My own knowledge of Ofsted suggests it can now be a relatively dysfunctional place with HMI complaining to their union (the First Division Association) that they were not consulted about the new inspection framework before key figures in MATs were; that there are significant differences in personal-professional style among senior HMI that are consequential; that some in Ofsted now openly talk about its need to ‘align with government thinking’ rather than maintaining an independent stance; and that former advisors of Nick Gibb have exerted considerable influence on Ofsted’s current direction in ways that continue to trouble some. Ofsted is a relic of a recent historical moment and represents the concerns of that moment. It’s a relic that political parties haven’t had the confidence until now to question so it’s refreshing that Labour has adopted this decisive position.
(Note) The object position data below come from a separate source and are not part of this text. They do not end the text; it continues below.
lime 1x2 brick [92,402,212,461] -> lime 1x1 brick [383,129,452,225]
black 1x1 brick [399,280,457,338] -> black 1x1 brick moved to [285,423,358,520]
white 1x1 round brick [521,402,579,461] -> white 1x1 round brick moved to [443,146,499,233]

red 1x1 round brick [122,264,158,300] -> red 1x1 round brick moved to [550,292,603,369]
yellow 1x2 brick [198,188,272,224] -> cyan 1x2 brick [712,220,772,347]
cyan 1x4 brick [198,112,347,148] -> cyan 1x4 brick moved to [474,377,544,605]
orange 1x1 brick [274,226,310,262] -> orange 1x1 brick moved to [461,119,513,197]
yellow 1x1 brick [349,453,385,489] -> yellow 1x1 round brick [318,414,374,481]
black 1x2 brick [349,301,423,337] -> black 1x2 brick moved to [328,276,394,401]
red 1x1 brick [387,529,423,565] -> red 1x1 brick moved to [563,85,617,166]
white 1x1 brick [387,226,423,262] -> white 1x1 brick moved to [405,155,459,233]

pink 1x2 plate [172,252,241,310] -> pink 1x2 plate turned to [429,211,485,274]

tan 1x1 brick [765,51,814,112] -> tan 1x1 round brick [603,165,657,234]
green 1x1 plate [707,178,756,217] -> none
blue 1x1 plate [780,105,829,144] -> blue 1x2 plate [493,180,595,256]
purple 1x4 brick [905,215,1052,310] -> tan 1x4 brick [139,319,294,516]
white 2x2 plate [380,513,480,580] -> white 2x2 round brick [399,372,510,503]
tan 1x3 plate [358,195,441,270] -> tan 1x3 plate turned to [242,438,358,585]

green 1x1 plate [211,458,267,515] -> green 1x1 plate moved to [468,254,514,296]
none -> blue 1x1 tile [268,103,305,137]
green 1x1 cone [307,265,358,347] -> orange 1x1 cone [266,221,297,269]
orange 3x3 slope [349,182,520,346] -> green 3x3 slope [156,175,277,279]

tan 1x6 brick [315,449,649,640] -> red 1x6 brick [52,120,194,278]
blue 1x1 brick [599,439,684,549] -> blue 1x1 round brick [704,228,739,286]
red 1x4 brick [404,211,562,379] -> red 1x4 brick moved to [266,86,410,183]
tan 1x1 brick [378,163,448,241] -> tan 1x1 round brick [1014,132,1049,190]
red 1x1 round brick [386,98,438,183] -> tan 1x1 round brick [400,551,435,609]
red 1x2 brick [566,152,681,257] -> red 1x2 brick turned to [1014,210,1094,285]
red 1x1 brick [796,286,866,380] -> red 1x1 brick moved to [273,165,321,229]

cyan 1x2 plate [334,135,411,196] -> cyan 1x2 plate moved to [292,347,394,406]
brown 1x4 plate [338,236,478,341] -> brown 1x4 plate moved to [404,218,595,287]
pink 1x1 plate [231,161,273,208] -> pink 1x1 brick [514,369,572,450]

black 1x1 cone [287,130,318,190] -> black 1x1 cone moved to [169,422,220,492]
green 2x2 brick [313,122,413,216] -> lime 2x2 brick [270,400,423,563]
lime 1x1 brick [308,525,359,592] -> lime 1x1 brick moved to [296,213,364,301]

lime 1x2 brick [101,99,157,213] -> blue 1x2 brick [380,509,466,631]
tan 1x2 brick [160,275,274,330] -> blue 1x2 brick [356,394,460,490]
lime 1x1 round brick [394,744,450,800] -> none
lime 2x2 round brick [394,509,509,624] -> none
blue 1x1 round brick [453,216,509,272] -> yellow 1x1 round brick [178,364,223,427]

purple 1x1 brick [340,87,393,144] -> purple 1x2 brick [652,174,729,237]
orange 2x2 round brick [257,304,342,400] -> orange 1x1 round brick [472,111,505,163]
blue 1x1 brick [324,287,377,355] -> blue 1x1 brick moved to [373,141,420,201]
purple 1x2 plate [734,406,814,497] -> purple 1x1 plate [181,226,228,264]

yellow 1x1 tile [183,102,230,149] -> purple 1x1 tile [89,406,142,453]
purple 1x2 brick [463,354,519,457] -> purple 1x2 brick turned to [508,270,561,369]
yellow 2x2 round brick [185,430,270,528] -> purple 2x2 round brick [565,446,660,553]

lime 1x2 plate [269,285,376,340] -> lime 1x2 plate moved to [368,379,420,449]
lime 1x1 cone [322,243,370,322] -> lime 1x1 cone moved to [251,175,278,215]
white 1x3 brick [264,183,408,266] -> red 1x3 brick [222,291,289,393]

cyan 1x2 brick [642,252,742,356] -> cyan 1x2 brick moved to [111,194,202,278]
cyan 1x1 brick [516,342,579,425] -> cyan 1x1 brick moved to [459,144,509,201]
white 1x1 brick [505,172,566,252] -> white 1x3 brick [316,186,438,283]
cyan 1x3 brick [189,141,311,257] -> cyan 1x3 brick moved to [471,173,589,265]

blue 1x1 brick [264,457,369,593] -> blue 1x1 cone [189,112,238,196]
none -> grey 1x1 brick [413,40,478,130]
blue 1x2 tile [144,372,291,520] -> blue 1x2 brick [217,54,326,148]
Abolishing Ofsted is not abolishing inspection. Claiming that doing so is abolishing a critical part of the education system without which it will fall over is nonsense. The education system now is entirely different to the system that existed 27 years ago and most other countries (including many we seem to aspire to be educationally) don’t have anything like Ofsted. Claiming that Labour has been taken over by ‘hardline’ extremists or is too indebted to the teacher unions on this issue is also ridiculous. Changing the ways we quality assure schools is long overdue and must, as these Labour proposals also suggest, be situated within much stronger local improvement services. I would say that the Labour proposals are ‘HMI + local checks and support’. It raises the prospect of a bold new beginning for the system not the end.

In the meantime, I am looking forward to seeing how the current crop of favoured edu-preneurs will pivot to accommodate this policy if Labour do indeed form the next government. They will certainly want a slice of any national version of London Challenge. That’s going to have to be a highly creative dance well worth watching.